Please keep to the lines below from the one with "du bulk emailing" through the one with "nombreux problèmes.", and restate them word for word, ends included.

## Excerpted data
++++++++++++++++++++

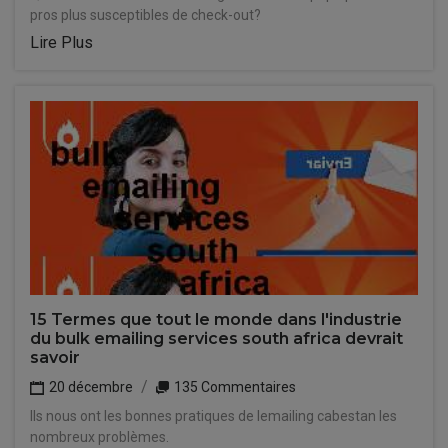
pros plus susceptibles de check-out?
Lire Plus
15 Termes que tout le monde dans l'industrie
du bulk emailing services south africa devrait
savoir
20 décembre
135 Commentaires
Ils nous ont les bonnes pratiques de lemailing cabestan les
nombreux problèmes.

++++++++++++++++++++

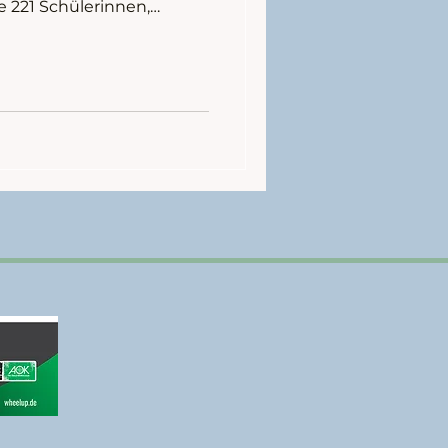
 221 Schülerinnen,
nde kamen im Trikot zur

++++++++++++++++++++

## Answer to this exercise
du bulk emailing services south africa devrait
savoir
20 décembre
135 Commentaires
Ils nous ont les bonnes pratiques de lemailing cabestan les
nombreux problèmes.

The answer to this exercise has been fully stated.